• [Exercise]: When a line of the material has the word "lines" in it, copy that line.

• [Supplied records]:
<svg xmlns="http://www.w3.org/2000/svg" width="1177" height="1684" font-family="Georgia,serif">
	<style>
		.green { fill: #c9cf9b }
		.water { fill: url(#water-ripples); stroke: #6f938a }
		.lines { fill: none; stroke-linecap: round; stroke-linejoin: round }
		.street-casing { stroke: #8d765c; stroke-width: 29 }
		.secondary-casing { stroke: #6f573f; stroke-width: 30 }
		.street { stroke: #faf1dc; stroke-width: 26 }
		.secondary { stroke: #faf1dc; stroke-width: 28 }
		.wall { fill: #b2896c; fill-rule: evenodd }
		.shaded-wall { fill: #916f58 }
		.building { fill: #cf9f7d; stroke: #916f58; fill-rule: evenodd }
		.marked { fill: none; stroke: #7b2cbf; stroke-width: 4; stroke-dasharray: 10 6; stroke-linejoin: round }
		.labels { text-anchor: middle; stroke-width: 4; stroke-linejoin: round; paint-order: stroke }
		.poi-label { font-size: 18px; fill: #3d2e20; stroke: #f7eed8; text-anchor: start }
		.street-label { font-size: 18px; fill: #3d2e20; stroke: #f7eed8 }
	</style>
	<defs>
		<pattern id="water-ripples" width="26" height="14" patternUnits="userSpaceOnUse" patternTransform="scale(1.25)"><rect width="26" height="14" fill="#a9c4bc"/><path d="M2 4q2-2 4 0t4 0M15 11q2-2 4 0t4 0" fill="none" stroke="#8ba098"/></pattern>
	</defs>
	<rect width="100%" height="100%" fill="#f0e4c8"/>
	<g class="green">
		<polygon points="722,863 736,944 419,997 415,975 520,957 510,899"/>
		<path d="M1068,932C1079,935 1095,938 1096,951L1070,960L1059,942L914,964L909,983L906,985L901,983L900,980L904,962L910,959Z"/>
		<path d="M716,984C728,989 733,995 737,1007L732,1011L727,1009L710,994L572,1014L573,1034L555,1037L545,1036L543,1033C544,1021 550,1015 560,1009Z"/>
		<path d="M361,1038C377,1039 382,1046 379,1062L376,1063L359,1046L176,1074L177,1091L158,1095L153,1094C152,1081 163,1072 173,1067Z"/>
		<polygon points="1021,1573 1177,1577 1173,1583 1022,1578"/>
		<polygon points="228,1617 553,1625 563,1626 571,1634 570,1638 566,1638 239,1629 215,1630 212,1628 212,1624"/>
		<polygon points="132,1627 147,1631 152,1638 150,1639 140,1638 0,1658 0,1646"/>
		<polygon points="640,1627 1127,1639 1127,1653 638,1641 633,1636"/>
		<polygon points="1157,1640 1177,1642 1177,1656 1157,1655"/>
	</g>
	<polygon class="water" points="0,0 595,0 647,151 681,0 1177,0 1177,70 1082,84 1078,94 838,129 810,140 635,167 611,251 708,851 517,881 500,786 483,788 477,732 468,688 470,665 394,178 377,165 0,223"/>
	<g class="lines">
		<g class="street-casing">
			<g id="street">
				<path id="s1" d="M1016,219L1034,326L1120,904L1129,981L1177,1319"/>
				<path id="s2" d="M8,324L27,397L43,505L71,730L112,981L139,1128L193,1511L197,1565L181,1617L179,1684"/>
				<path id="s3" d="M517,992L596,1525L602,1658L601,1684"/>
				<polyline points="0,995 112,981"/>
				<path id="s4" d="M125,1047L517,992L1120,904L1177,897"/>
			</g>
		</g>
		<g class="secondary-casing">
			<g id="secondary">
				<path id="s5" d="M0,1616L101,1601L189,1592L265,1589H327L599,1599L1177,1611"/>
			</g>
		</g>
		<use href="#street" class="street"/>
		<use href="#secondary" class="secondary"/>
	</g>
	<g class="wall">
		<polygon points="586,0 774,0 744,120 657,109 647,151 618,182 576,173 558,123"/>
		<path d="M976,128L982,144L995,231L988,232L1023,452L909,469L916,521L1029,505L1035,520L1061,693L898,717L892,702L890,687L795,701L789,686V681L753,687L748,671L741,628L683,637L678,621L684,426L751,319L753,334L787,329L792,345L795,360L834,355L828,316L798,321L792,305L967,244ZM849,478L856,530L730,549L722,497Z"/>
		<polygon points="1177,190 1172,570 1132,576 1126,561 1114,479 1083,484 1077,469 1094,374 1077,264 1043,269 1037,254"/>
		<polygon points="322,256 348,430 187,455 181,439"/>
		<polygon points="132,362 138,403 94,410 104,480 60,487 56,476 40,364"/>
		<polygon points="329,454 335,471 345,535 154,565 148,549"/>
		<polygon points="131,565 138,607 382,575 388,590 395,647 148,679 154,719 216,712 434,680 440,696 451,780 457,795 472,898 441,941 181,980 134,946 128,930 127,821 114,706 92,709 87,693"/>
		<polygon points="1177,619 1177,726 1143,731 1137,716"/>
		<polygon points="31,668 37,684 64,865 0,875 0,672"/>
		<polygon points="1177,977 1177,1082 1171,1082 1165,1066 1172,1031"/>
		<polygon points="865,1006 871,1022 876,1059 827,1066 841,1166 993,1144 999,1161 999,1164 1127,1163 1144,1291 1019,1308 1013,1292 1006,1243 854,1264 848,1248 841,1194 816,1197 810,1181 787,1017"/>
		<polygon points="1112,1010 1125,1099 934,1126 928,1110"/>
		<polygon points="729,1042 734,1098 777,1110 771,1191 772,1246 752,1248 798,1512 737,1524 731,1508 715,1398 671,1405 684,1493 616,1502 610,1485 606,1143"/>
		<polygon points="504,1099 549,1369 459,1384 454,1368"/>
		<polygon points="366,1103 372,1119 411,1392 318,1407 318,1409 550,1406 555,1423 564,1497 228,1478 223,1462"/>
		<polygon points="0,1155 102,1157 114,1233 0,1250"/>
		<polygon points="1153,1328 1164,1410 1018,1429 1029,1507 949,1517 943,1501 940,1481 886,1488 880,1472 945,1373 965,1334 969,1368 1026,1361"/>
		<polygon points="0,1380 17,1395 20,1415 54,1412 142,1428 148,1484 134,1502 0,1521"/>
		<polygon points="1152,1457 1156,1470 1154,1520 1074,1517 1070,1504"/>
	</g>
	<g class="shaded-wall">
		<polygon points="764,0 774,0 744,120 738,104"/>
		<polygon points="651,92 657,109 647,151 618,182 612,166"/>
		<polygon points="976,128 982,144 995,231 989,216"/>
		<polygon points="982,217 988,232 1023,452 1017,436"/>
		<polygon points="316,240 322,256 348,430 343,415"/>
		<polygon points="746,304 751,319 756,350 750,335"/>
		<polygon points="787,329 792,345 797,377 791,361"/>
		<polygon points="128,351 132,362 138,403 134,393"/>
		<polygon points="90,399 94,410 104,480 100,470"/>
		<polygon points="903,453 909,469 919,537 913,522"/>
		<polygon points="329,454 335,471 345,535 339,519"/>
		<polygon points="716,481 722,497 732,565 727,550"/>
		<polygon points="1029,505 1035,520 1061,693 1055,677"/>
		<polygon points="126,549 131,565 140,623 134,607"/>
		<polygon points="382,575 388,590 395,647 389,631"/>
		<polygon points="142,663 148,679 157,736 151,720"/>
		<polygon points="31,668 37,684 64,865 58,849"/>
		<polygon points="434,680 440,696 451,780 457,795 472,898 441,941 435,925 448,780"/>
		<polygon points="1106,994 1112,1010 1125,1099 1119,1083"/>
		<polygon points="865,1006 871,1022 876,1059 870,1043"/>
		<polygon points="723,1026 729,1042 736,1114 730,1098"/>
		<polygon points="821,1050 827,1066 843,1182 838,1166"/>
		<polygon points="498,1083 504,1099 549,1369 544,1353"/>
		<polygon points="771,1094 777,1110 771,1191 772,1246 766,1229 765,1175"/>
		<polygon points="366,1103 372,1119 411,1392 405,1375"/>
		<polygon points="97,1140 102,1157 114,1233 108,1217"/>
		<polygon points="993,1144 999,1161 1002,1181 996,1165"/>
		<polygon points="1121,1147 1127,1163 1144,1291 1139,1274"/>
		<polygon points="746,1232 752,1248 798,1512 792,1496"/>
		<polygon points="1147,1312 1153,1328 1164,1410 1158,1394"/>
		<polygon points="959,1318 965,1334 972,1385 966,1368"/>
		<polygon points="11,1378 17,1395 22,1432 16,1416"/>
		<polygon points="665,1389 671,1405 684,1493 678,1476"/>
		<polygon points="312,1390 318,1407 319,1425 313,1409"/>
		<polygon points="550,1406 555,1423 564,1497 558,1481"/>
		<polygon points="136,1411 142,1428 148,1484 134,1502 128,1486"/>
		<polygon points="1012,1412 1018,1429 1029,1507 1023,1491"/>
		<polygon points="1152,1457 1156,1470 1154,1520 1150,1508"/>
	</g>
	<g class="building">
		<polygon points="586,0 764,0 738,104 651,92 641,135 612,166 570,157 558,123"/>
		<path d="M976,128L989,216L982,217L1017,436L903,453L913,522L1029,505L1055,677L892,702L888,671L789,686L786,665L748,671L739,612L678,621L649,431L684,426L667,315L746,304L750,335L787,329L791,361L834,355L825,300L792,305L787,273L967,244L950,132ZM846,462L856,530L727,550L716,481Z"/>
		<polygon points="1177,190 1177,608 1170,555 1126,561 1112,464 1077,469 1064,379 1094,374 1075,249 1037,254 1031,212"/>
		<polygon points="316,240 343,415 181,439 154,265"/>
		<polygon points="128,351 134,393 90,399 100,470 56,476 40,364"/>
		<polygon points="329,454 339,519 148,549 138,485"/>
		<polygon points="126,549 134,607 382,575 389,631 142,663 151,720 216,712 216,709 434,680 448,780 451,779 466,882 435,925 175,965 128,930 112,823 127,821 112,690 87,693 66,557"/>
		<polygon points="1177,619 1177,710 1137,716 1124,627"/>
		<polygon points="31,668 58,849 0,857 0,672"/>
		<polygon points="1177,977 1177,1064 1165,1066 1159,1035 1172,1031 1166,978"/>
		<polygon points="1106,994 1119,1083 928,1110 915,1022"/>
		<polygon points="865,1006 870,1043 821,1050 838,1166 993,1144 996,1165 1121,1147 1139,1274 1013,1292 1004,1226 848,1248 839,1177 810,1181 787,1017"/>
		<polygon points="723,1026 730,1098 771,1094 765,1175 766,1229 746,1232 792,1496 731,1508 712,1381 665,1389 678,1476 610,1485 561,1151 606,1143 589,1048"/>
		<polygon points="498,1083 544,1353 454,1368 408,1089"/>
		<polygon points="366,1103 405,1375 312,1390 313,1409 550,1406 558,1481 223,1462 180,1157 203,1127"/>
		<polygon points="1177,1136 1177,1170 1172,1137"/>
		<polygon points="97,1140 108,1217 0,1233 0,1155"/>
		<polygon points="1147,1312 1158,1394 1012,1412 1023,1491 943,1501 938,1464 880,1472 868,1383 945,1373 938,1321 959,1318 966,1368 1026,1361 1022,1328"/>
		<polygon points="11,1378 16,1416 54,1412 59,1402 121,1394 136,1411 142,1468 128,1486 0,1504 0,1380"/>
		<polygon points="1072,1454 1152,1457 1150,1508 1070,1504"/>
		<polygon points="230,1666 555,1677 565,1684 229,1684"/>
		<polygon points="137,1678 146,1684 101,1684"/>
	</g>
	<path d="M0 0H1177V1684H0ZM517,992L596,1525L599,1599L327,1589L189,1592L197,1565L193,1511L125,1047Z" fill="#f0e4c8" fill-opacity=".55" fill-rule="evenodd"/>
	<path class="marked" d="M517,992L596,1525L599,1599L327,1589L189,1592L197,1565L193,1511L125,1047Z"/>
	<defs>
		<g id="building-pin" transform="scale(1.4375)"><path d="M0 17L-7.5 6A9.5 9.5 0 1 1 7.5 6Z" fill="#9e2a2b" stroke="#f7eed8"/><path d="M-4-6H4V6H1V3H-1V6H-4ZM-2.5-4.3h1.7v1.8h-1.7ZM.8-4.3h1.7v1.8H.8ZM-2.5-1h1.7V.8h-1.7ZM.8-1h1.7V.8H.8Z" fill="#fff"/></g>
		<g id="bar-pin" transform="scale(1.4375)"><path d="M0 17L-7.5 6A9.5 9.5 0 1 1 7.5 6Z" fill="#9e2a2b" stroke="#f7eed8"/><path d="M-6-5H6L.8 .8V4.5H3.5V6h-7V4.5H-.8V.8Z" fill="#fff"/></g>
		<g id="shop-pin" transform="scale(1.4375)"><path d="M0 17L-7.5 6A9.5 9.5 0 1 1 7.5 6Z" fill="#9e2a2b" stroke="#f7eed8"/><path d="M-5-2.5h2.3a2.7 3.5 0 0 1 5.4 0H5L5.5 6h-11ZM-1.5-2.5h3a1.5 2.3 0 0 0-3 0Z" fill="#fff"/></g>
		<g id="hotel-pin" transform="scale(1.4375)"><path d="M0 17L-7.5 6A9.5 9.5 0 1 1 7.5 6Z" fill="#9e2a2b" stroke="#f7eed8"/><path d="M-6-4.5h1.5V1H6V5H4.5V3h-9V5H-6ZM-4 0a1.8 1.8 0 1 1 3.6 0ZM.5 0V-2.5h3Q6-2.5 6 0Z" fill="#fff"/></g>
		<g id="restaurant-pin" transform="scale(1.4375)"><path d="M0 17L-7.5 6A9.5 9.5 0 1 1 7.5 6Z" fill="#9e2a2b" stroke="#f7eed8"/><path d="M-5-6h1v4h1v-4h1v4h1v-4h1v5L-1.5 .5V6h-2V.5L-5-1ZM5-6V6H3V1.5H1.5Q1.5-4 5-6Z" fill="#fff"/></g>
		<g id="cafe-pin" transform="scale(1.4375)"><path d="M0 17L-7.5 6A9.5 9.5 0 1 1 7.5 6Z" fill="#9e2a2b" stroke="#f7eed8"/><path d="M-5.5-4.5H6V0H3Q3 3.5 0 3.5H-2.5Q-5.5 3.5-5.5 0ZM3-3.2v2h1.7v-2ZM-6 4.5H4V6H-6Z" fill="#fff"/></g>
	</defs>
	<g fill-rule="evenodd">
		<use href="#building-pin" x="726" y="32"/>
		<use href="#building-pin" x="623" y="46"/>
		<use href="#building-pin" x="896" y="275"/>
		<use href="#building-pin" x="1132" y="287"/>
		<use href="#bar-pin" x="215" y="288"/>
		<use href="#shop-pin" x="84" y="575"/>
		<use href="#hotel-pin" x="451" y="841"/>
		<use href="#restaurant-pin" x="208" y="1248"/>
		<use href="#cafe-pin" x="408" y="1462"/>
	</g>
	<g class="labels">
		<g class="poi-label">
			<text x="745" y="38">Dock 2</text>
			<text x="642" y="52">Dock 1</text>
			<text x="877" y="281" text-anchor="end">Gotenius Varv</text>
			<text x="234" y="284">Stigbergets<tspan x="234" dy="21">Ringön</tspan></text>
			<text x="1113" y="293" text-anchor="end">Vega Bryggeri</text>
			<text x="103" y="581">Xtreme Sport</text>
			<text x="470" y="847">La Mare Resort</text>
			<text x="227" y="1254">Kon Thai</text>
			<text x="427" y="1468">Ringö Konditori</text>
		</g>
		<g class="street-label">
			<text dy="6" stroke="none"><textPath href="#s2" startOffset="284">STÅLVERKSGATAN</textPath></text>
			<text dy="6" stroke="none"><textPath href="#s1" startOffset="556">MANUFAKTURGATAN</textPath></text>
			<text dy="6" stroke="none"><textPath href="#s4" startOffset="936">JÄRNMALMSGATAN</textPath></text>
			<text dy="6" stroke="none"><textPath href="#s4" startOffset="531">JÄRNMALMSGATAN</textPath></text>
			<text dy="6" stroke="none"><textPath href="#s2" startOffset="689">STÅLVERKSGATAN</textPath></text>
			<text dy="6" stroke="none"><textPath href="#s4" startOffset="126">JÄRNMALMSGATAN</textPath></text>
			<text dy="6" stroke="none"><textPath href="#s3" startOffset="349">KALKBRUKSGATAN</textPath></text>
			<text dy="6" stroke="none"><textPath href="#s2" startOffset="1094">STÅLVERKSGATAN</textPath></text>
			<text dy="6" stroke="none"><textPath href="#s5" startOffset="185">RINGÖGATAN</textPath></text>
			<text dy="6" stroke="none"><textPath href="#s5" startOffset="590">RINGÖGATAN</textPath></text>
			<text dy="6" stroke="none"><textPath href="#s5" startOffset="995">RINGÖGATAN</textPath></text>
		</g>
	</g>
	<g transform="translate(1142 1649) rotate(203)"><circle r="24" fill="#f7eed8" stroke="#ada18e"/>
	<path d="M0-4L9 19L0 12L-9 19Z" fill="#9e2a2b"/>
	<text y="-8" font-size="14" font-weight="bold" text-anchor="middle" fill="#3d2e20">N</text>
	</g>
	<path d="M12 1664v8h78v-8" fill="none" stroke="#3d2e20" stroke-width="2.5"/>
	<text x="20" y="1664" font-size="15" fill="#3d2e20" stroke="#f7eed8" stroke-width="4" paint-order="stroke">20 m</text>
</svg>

• [Completed task]:
		.lines { fill: none; stroke-linecap: round; stroke-linejoin: round }
	<g class="lines">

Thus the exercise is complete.